Techno-feudalism and the rise of AGI: A future without economic rights?
Political feasibility & redistribution
- Many doubt that policies like UBI, “AI dividends,” or sharply progressive taxation are politically realistic, especially in the US, where tax cuts, weak antitrust, and money-driven politics dominate.
- Some argue inequality is a policy choice independent of AGI; powerful actors will hoard AI gains, not “equitably distribute jack shit.”
- Georgist-style ideas (taxing monopolies/privileges) are raised but others reply that all big firms seek monopoly and tech is not unique.
Techno‑feudalism & historical analogies
- Several see AGI plus concentrated ownership as an extension of existing trends: rising productivity, stagnant wages, declining worker leverage.
- Comparisons are made to feudalism: elites owning land/means vs modern capital/AGI; difference noted that in democracies taxes are at least nominally voter‑directed.
- Others dismiss “techno‑feudalism” as a rhetorical label for “capitalism with computers,” while some explicitly endorse Varoufakis’ technofeudalism framing.
Economic models: planning, communism, and resource states
- One cluster imagines “cybernetic communism”: AGI doing large‑scale economic planning for society rather than for a small elite.
- Counterpoints: if AGI can plan for workers, it can also render workers superfluous; the real question is who defines values and rules.
- AGI itself could become the “upper class,” or simply a tool of current elites; skeptics note “we have the guns” but others point out drones/automation may neutralize revolt.
- Resource‑rich states (oil economies, Norway) are discussed as imperfect analogues of automated wealth with small owner classes and UBI‑like transfers.
Labor, demand, and post‑scarcity scenarios
- A recurring puzzle: if AI replaces most labor, who has income to buy AI‑produced goods?

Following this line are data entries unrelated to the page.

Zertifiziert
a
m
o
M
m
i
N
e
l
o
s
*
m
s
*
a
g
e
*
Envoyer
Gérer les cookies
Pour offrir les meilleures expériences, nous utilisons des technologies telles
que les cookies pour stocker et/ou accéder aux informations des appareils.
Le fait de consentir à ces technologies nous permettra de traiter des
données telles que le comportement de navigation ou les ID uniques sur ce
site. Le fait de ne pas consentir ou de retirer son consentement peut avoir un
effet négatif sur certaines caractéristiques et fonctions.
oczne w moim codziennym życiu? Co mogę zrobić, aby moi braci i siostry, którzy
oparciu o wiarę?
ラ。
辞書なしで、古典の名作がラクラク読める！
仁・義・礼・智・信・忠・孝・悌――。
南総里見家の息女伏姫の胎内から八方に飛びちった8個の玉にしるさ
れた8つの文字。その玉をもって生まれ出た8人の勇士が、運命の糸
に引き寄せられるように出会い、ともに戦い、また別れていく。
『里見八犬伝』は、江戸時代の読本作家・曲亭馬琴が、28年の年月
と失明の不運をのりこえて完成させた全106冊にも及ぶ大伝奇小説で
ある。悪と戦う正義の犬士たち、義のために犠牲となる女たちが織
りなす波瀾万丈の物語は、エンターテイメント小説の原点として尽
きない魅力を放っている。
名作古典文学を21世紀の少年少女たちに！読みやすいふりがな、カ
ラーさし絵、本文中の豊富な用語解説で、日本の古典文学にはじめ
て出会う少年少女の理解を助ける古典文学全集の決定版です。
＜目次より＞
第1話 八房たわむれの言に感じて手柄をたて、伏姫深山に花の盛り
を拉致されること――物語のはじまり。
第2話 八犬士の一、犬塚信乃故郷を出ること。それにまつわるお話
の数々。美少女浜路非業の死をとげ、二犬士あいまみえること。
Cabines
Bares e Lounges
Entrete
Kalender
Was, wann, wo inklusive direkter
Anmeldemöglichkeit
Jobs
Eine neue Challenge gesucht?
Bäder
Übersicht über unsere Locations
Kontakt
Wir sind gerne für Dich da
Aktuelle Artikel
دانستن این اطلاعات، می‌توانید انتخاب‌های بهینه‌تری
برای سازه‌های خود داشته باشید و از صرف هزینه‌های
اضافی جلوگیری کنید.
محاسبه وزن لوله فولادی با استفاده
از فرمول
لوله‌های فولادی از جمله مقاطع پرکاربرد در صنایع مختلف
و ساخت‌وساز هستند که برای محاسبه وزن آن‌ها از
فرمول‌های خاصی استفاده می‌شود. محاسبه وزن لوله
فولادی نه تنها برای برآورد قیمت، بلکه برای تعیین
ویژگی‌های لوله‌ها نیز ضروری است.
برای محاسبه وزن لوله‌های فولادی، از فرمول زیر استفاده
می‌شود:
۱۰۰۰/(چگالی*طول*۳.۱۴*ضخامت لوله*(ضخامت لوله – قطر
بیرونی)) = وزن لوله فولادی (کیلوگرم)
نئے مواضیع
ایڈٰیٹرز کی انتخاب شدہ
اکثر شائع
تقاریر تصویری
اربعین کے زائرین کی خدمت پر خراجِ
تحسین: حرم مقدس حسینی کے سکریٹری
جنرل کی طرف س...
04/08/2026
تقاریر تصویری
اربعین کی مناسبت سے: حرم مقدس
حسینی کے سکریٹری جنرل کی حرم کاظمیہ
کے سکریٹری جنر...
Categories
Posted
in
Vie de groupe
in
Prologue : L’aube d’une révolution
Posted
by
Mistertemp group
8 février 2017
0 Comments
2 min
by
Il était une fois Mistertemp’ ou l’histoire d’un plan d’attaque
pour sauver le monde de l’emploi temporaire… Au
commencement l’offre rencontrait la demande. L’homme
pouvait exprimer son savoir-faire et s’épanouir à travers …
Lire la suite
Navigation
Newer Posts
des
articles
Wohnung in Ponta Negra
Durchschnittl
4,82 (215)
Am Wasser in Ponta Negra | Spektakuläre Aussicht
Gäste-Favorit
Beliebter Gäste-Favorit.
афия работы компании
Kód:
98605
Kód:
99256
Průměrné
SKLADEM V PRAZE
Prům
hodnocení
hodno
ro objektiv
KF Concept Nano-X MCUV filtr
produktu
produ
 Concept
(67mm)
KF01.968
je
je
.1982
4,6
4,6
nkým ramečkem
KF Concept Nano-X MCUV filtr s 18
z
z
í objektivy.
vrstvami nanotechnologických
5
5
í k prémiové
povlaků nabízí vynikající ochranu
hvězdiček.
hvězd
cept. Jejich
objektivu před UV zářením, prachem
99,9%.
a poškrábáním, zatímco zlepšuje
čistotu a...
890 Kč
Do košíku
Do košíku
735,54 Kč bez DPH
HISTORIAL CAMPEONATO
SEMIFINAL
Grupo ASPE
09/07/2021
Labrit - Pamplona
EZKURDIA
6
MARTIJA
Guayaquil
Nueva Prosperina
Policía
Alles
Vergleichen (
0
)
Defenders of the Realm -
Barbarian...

Some argue UBI loops are circular and economically unstable.
- Others respond that productivity gains lower costs, open new sectors, and historically have led to more total wealth; but there is fear elites may accept a smaller, locked‑down economy serving only themselves.
- Visions diverge between post‑scarcity leisure (people pursuing science/art) and dark futures of automated ghettos, depopulation, or rigid hierarchies where power, not wealth, is the main currency.
Democracy, media, and manipulation
- Several argue AGI could mass‑manipulate citizens into “sock puppets,” but others say media already effectively does this.
- Deep cynicism about electoral democracy: voting seen as choosing pre‑screened elites; proposals include sortition (random selection), policy‑level voting via apps, and micro‑local democracy, each with noted trade‑offs and risks of capture.
AI centralization vs democratization
- Some users try self‑hosting open models and expect future democratization; others argue SOTA will always outgrow consumer hardware and remain centralized behind corporate APIs and expensive compute.
- Concern: AI becomes a utility controlled by a few firms/states, analogous to railroads or oil, reinforcing “techno‑feudal” dynamics.
AGI reality and timelines
- Strong disagreement on AGI’s plausibility and proximity: for some, the human brain is an existence proof; others say current LLMs are “autocomplete” far from general intelligence and AGI may be centuries away.
- This split underlies whether the paper’s scenarios are urgent planning material or speculative ideology.